Monday, July 30, 2012

Coca-Cola Streamlines Its Structure-WSJ

Coca-Cola (KO) announced on Monday that it is organizing its operations around three divisions starting January 1st.  The 3 divisions are Coca-Cola Americas, Coca-Cola Eurasia and Africa, and the Bottling Investment Group.  I believe this is a very smart decision for Coca-Cola to avoid complexity and to attempt to minimize SG&A expenses.  I believe that Pepsi (PEP) would also benefit from a more simplistic operating structure and honestly I wouldn't be surprised to see them mimic Coke's move, with the exception that Pepsi has much larger food and snacks operations.

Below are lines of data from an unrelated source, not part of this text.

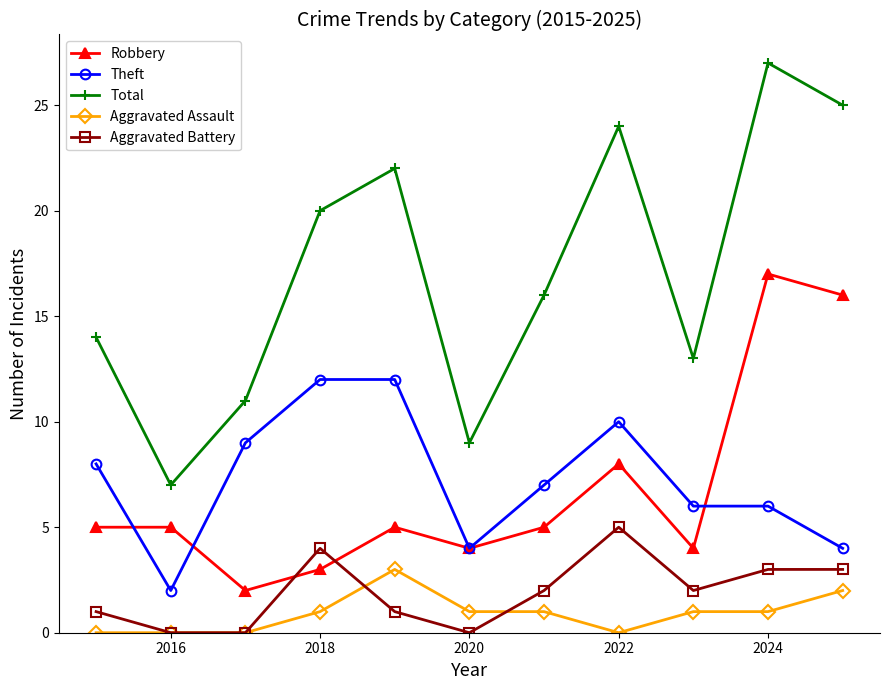

List the series in order of their peak value, lowest first.

Aggravated Assault, Aggravated Battery, Theft, Robbery, Total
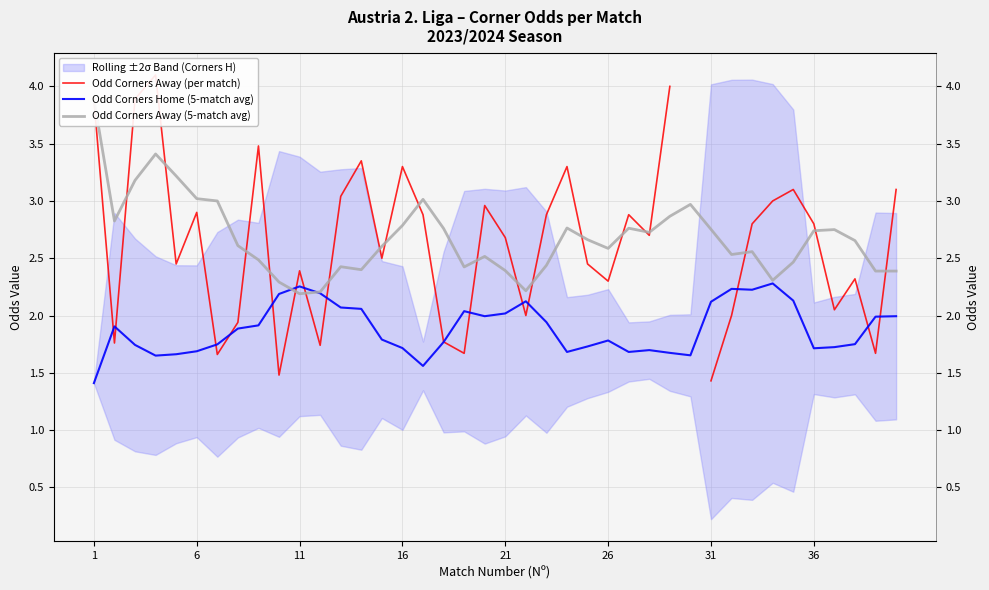

What is the value of the Odd Corners Home (5-match avg) point at the 3rd from the left?

1.7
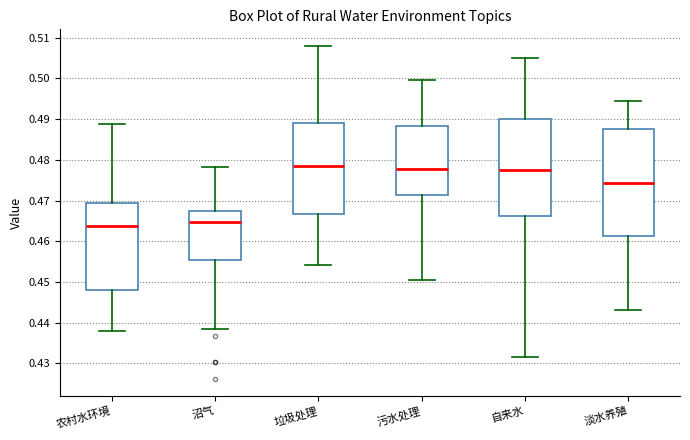

Where does the median line of the box for 污水处理 sit on the y-axis? The values are not printed on the chart, so give them approximately, as read against the axis.

0.478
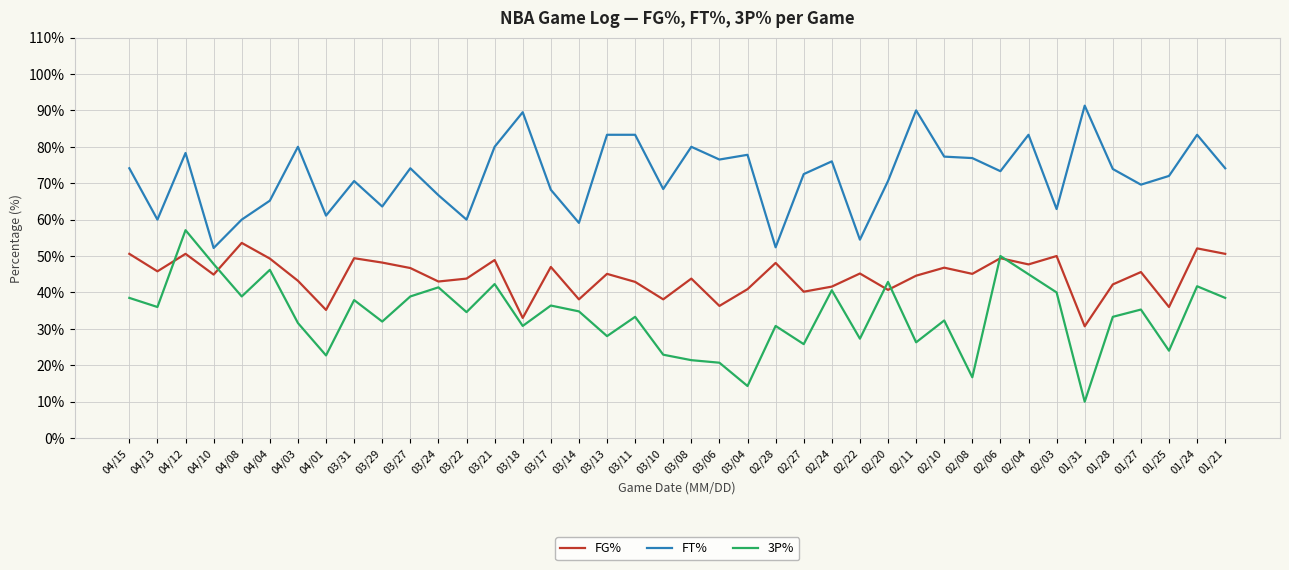

Rank the series at 03/24 from lowest to highest value.

3P%, FG%, FT%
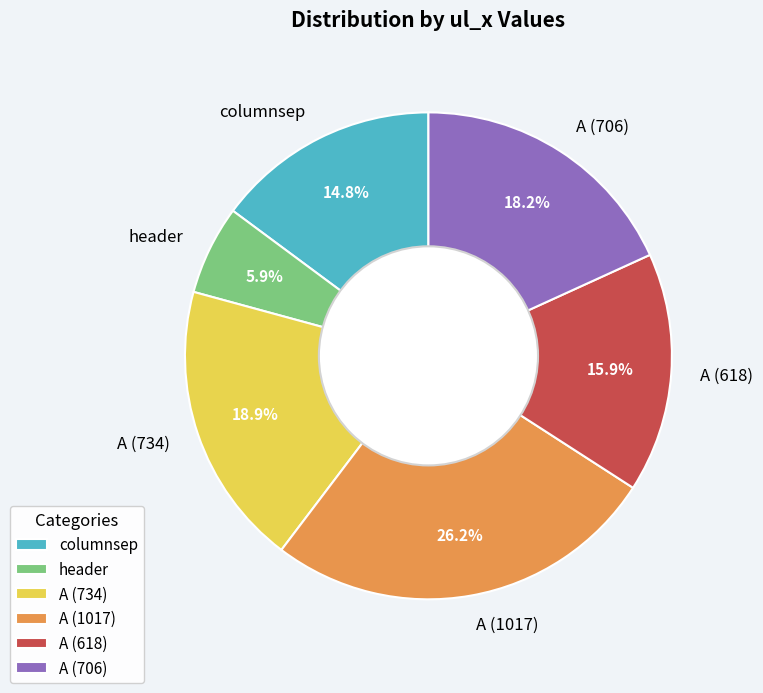

Which has a higher value, A (734) or header?

A (734)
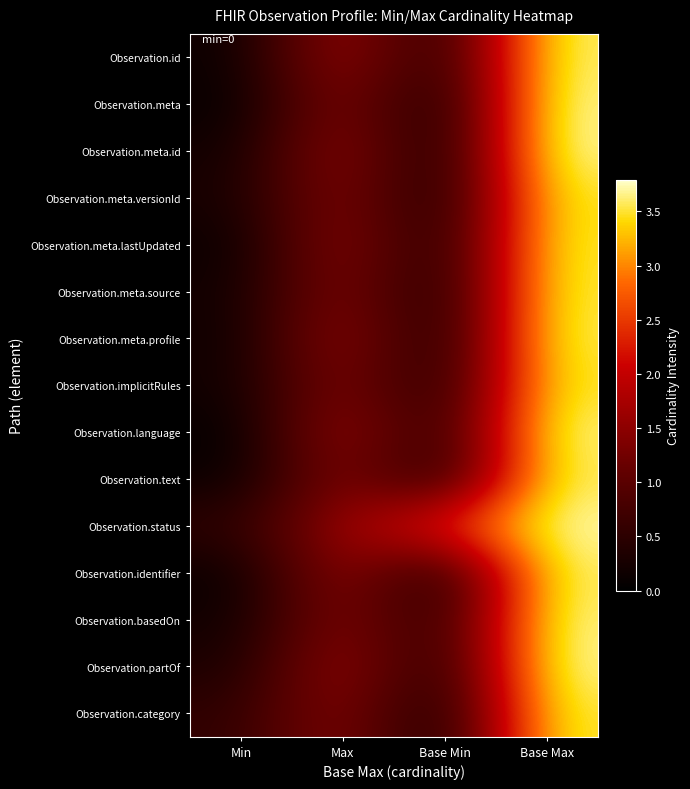

What is the total value across all series at Min?

2.9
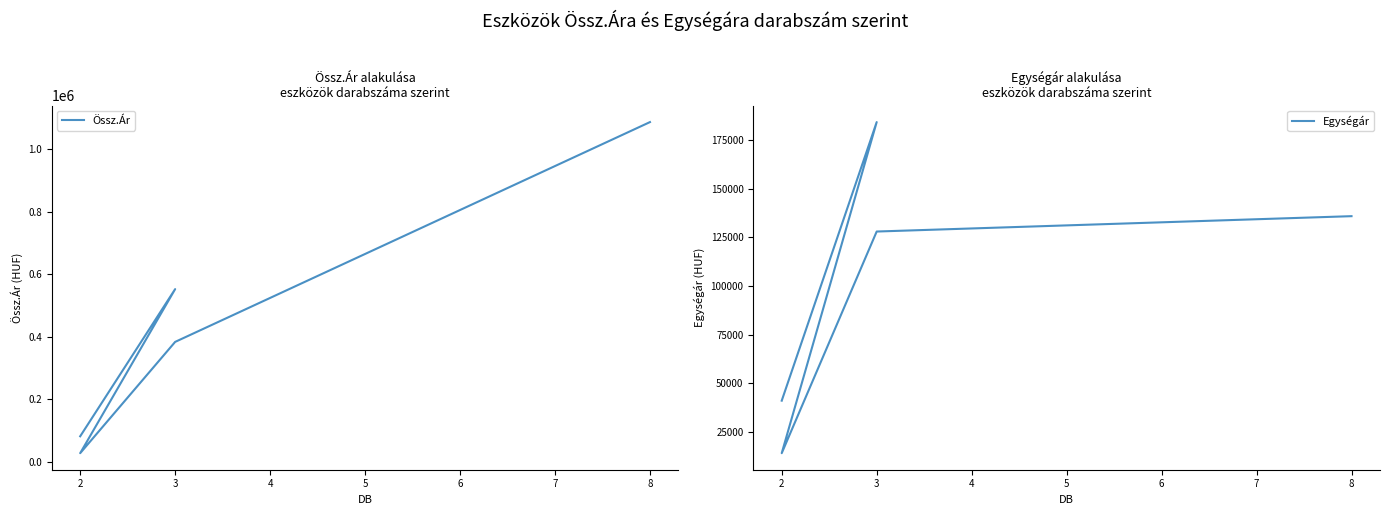

True or false: Össz.Ár and Egységár cross at least once.

False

http://online.wsj.com/article/SB10000872396390444405804577558791535202550.html?mod=WSJ_hp_LEFTWhatsNewsCollection

Monday, April 30, 2012

Coke in Talks to Buy Monster Beverage-WSJ

According to the Wall Street Journal Coca-Cola Co. (KO) is evaluating an $11 billion plus acquisition of Monster Beverage Corp. (MNST).  At over 30 times earnings I think this acquisition is not a good idea of Coca Cola.  While I'm sure Coke could increase Monster's sales through improved distribution, this is too large of an acquisition on a company that is facing increased competition, and which I would argue lacks the brand value to warrant such a price.  I think as an investor if Coca Cola were to invest $11 billion into their own energy brands, it is very likely that the result would be something greater than what Monster offers.  I'd be really curious to hear what Coca Cola's largest investor Warren Buffett thinks of this deal, but I would doubt that he is really excited about it at this price.

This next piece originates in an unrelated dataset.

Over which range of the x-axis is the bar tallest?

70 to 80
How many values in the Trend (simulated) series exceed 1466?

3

  http://online.wsj.com/article/SB10001424052702303916904577375900742730404.html?mod=WSJ_hp_LEFTTopStories

Wednesday, April 11, 2012

Warren Buffett Feasts on Goldman Scraps-WSJ

When most people think of Warren Buffett's investment philosophy they think of his large positions in iconic companies such as Coca Cola, Burlington Northern, Geico, Wells Fargo, etc.  These investments are core positions where he was able to allocate huge sums of money with the understanding that the franchise values would continue to grow over time.  These types of businesses aren't easy to buy at great prices so when he had the opportunity he bet big.

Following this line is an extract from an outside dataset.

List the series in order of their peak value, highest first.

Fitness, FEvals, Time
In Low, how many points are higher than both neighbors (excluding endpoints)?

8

Before Berkshire Hathaway reached such a massive size Buffett engaged in a great deal of merger arbitrage investment which he termed as "workouts."  Distressed debt investing is a type of "workout" because the bonds will either pay off at par, or they will likely be converted into a combination of cash and equity through the bankruptcy process.  Buffett still executes these types of investments when he is allocating the massive float from his insurance operations, but because many of them aren't large enough to necessitate public disclosure we don't hear much about them.   At T&T Capital Management we attempt to emulate many of Buffett's strategies particularly those that he employed when he was running the Buffett Partnership L.P. prior to his acquisition of Berkshire Hathaway.  This WSJ piece describes Buffett taking advantage of pressured selling on a small quantity of bonds from Goldman Sachs and I think it is a fun and different perspective into Buffett's methods.